→ **TEXT SEGMENT**:
BEGIN

Protection of personnel usually begins with proper positioning of the apparatus. At fires along roadways, firefighters often are in more danger of being struck by a vehicle than of being injured by the fire. A 16-ton pumper is a substantial barrier between firefighters and oncoming traffic. Spot the apparatus diagonally, blocking the lane or shoulder where the firefighters are operating and the adjacent lane(s). The pump panel should face the scene to protect the pump operator from traffic and give him a view of the scene. Positioning the apparatus at an angle also facilitates advancing hose crosslayed in a transverse hosebed that otherwise would have to be pulled directly from the side and advanced to the front or rear of the apparatus.

Positioning the apparatus with regard to traffic can, unfortunately, directly conflict with positioning with regard to flammable liquids. Whenever possible, firefighters and apparatus should be positioned uphill of a vehicle fire in case the fuel tank suddenly fails and sends a torrent of flaming gasoline running downhill. Thus, where to spot apparatus at a car fire can be a complicated and difficult decision. Proper positioning requires thorough consideration of the following: traffic conditions, grade of roadway, smoke, fog, rain that can obscure vision, police assistance available, and the extent of fire. (For more on apparatus positioning, see “Safe Placement of Apparatus on Roadways at Nonstructural Fires” by Doug Leihbacher, Fire Engineering, April 1994, page 22.)

Since automobiles contain components, systems, and possibly contents that can explode, attacking a well-involved auto fire should begin with defensive tactics similar to those used to control a burning tank of flammable liquid or gas: Cool the car down from a distance, and avoid the ends. Wearing full protective clothing and SCBA, use the reach of a 112-inch to 134-inch line on a straight-stream pattern to keep a safe distance until the fire is reduced in size and intensity. Cool the fuel tank by sweeping burning fuel from underneath the vehicle and directing a stream into the rear fender wells. (See photos A and B.)

Once the fire subsides, it is time to cautiously move in. Avoid approaching directly in front of or in the rear of the auto until you have thoroughly cooled the cylinders for the energy-absorbing bumpers with the stream. As the attack team approaches the car, the nozzleman widens his pattern to a narrow fog. As the firefighters get closer to the car, they become more vulnerable in case the fuel tank ruptures. (See photos C and D.)

END

→ **SUPPLIED DATA**:
BEGIN

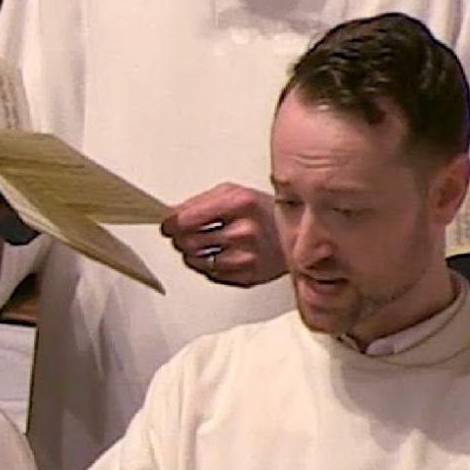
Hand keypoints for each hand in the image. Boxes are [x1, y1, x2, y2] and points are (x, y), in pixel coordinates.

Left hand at [161, 183, 285, 287]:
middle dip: (180, 238)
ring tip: (207, 243)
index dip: (171, 224)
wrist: (301, 233)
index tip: (167, 225)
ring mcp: (246, 256)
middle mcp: (243, 231)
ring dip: (193, 253)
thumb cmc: (264, 211)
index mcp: (239, 203)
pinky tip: (221, 255)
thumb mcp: (234, 193)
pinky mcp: (247, 277)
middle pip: (186, 241)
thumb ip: (199, 202)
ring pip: (195, 260)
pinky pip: (210, 274)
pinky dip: (209, 265)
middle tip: (185, 234)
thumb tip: (168, 215)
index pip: (185, 219)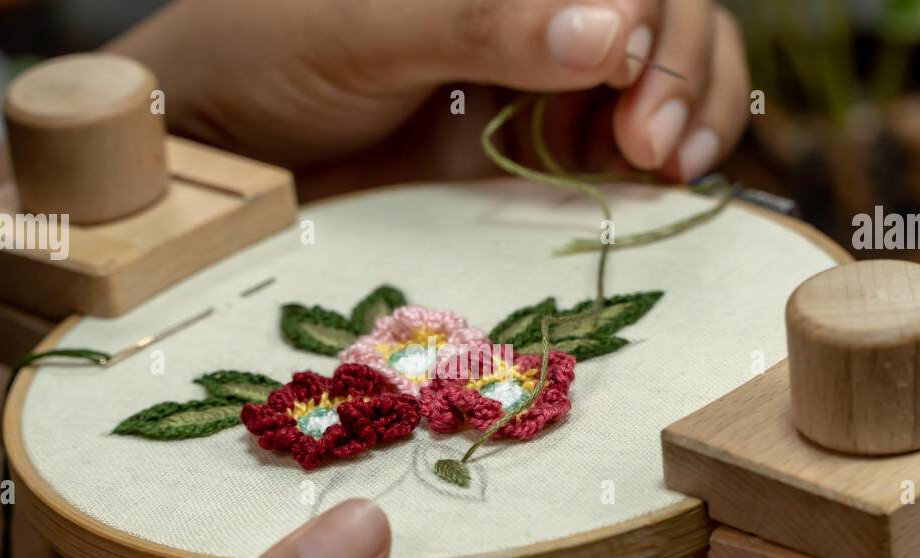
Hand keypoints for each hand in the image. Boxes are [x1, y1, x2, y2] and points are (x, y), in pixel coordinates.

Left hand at [112, 0, 748, 195]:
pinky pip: (628, 131)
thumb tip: (610, 32)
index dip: (653, 15)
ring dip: (694, 106)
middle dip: (681, 66)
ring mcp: (546, 64)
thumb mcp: (366, 26)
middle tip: (655, 147)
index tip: (631, 78)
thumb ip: (481, 23)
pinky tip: (662, 178)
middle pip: (666, 7)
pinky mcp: (538, 134)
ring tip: (672, 165)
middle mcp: (537, 3)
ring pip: (667, 62)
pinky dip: (666, 146)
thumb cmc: (271, 51)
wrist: (225, 143)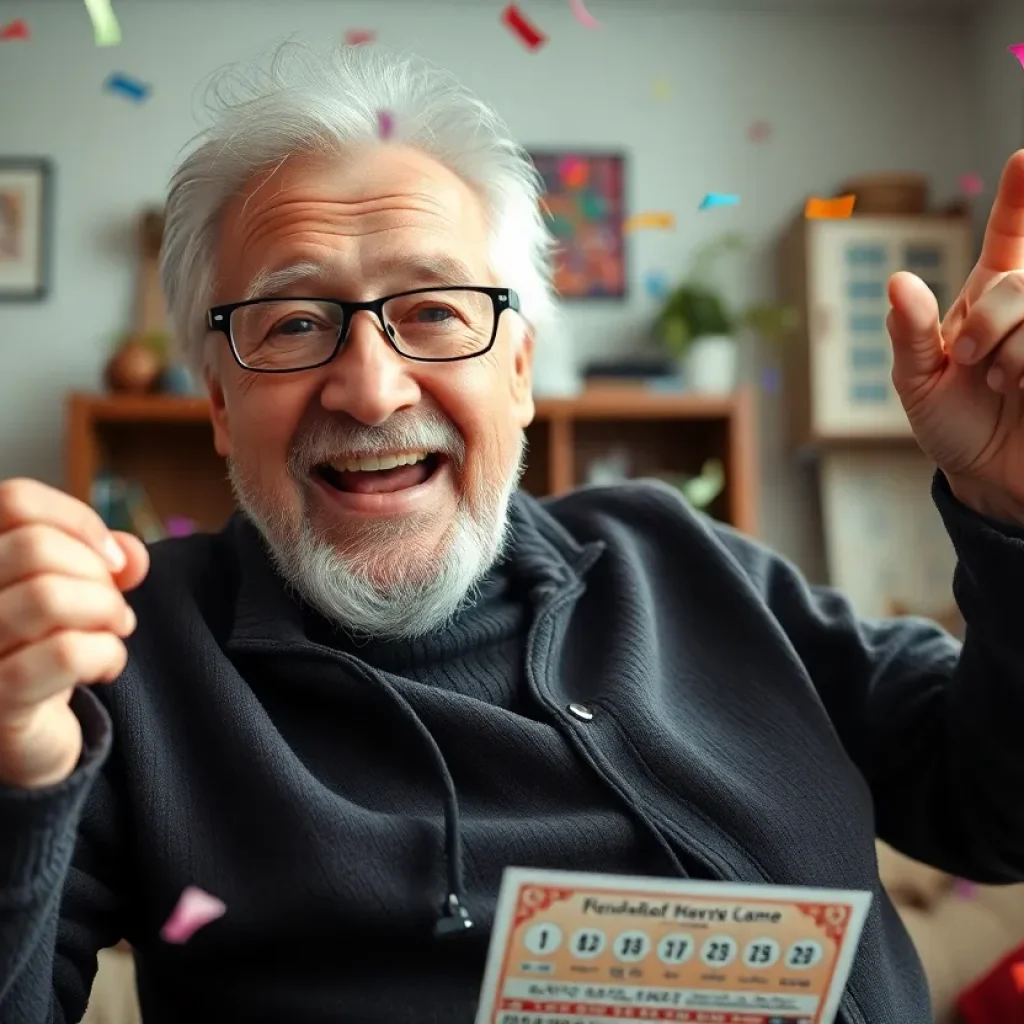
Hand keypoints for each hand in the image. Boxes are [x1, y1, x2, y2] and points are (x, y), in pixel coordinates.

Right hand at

END

→ **ASSIGNMENT**: List every photo that the passage on vehicle fire tactics refers the reader to. The items have no connection to the text.

→ **THE COMPLETED TASK**: Photo A, photo B, photo C, photo D